The Return
- Author: Dulce Maria Cardoso
- Translator: Angel Gurria-Quintana
- Language: Portuguese
- Genre: historical fiction
- Set in: Luanda, Angola and Estoril, Portugal
- Published: March 2012
- Publisher: Tinta da China, Quercus Publishing
- Published in English: 13 July 2017
- Pages: 272
- Awards: 2016 PEN Translates award
- ISBN: 9780857054364

= The Return (Cardoso novel) =

Novel by Dulce Maria Cardoso

The Return is a historical fiction novel by the Portuguese writer, Dulce Maria Cardoso, which describes the experiences of Portuguese citizens in Portugal's colonies who were forced to return to Portugal as the colonies gained independence in 1974–75. The author was one of those, returning with her family at the age of eleven.
==Historical background==
Nationalist movements began to emerge in Angola, Guinea-Bissau, Mozambique and other Portuguese colonies at the beginning of the 1960s. The requirement for the Portuguese military to oppose these independence movements became a major grievance among many of the military and those who were conscripted, and was a major factor in the overthrow of the authoritarian Estado Novo government by the Carnation Revolution on 25 April, 1974. The new left-wing government promised independence for the colonies and, from May 1974, Portuguese citizens began to leave those territories and arrive in metropolitan Portugal as refugees, often destitute with few possessions. Figures vary, but it is suggested that up to 800,00 Portuguese returned. These became known as the retornados (returnees), a term that carried a pejorative connotation. It applied specifically to white Portuguese migrants, excluding the returning military and those of African origin. Many of these "returnees" had been born in one of the colonies and had never seen the motherland.

==The novel==
The novel is written from the perspective of a 15-year-old boy, Rui, initially in the Angolan capital of Luanda. It begins with his reminiscences of his life in Angola. He recalls his mother's mental illness; her rose garden; the half-packed suitcases waiting for the time to leave; the gunfire; and his father setting fire to the eleven trucks of his business so the Angolans couldn't use them. Squatters had taken over the houses of those Portuguese who had already left and shops had been abandoned by their owners who had fled the country. Rui's father was still not prepared to make the decision to leave, until soldiers arrived outside their home and Rui and his father felt they were lucky not to have been murdered. They made their way to the airport, but the father was arrested before they could all leave together.
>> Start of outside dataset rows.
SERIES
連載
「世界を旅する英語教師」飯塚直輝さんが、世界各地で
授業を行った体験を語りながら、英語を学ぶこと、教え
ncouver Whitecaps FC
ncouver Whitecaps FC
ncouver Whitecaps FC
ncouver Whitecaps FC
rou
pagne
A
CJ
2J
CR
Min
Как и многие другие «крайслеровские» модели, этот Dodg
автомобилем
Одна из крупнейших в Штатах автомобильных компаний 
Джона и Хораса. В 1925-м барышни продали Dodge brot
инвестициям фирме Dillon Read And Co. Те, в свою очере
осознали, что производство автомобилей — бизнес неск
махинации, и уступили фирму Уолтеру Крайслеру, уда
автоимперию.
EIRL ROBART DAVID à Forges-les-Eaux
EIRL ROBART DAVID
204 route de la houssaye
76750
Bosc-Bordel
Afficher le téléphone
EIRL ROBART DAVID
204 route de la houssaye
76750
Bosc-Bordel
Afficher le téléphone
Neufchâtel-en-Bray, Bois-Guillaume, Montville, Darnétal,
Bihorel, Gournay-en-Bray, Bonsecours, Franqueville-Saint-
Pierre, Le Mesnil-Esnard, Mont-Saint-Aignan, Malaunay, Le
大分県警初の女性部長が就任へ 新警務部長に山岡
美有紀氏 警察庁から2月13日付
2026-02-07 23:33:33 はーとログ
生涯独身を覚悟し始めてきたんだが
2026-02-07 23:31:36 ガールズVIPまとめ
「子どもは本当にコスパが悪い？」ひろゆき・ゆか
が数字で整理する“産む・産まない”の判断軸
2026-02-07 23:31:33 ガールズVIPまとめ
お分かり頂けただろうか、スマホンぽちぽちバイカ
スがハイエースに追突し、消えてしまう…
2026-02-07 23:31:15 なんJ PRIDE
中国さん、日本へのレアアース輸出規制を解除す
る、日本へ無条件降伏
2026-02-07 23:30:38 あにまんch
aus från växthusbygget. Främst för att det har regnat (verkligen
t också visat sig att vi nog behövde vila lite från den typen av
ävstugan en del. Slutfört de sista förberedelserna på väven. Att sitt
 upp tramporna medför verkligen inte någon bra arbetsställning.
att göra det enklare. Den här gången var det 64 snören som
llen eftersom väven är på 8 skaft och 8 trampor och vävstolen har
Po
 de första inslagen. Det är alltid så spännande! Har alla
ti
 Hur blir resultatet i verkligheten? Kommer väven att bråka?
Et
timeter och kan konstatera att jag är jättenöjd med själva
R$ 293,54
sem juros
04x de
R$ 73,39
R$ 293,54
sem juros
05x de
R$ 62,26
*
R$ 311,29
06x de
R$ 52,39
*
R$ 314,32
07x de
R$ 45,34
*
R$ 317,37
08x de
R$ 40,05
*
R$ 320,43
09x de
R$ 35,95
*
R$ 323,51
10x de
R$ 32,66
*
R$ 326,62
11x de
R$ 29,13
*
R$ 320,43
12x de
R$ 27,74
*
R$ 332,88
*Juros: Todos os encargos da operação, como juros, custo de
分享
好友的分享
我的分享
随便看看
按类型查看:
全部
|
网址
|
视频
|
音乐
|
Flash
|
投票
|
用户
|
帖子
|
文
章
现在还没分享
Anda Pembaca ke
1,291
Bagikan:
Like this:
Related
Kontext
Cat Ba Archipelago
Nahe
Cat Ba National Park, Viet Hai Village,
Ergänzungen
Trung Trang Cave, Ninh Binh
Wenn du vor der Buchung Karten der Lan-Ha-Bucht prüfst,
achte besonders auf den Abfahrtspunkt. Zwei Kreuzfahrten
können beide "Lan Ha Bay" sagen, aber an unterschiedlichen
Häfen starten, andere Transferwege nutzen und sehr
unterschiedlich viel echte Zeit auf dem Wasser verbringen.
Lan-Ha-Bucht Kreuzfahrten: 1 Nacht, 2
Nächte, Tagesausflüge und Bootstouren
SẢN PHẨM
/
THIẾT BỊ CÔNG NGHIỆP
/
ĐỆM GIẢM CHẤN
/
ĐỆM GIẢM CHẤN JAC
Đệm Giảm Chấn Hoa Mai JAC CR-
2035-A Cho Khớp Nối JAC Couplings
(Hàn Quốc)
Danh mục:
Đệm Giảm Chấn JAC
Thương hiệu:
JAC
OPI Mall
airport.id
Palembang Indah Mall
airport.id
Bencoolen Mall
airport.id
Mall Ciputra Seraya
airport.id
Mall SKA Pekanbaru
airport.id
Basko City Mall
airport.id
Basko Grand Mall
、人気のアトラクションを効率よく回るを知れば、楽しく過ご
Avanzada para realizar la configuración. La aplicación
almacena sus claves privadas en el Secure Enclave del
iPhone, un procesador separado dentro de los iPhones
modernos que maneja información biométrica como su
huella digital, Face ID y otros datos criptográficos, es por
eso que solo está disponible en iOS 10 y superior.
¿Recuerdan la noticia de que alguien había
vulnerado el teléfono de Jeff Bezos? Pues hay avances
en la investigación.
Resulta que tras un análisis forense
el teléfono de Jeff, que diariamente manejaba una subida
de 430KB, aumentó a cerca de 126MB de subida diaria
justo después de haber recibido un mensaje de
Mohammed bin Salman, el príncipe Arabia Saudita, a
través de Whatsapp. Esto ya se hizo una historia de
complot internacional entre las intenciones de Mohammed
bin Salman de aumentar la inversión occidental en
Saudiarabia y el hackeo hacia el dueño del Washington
In Portugal, Rui, his mother and sister are among the lucky ones, being accommodated in a 5-star hotel in Estoril, even though accommodation is cramped, the food is bad and they have to queue for ages to eat. Rui describes the role of the Instituto de Apoio ao Retorno de Nacionais (Institute for assistance to the return of nationals – IARN) as "more generous than God". But, as the families wait to discover what will become of them, it is a shock to discover that the retornados, are received with distrust and hostility: the local girls won't go near the boys in the hotel, and Rui can't understand why they are treated disrespectfully. Knowing that support from IARN will not last for long, Rui constantly worries about having to look after his mother and sister. He skips school and works on the night shift with a group of other retornados, looking after the packing cases of returnees at Lisbon's docks. No crates can be moved until the owners have somewhere to live. Eventually his father arrives, unwilling to talk about the torture he obviously suffered.

==Reviews==
Writing in the Expresso, Pedro Mexia considered that "Cardoso finds the right register in every scene, emotional and dry, sad and proud, full of guilt and uncertainty. It is this visibly lived story, without demagoguery or erasures, that makes The Return a long-awaited novel. Writing in The Guardian, Oliver Balch considered that the book had been written in poetic and prescient prose, with Cardoso drawing on her own experience to capture the plight of Portugal's retornados. Although there are several non-fiction books on the topic, Taylor considered that Cardoso's rendering of the lives of the returnees made one wish that she had written a sequel, charting their experiences after they left the hotel following withdrawal of IARN support in 1976. She felt that Cardoso brought home to many the reality of this difficult time in Portugal's history. Gould considers that the book provided a "narrative of decolonization 'from below' by focusing on the lives of ordinary, non-elite white men and women during a period of political and social unrest. Goldsmith wrote that the reader was "amazed by the book's perfect harmony of innovative style, profound substance and exquisite translation". Another review found the narrator, Rui, to be difficult to "empathise with, notwithstanding the struggles he has to face", but that didn't make the book less engaging.

== Awards ==
The Return won the Critics Special Prize at the LER/Booktailors Awards 2011, held in February 2012. The book was also a winner of the 2016 English PEN Translates award, for the translation by Angel Gurría-Quintana. It was Cardoso's first book to be translated into English.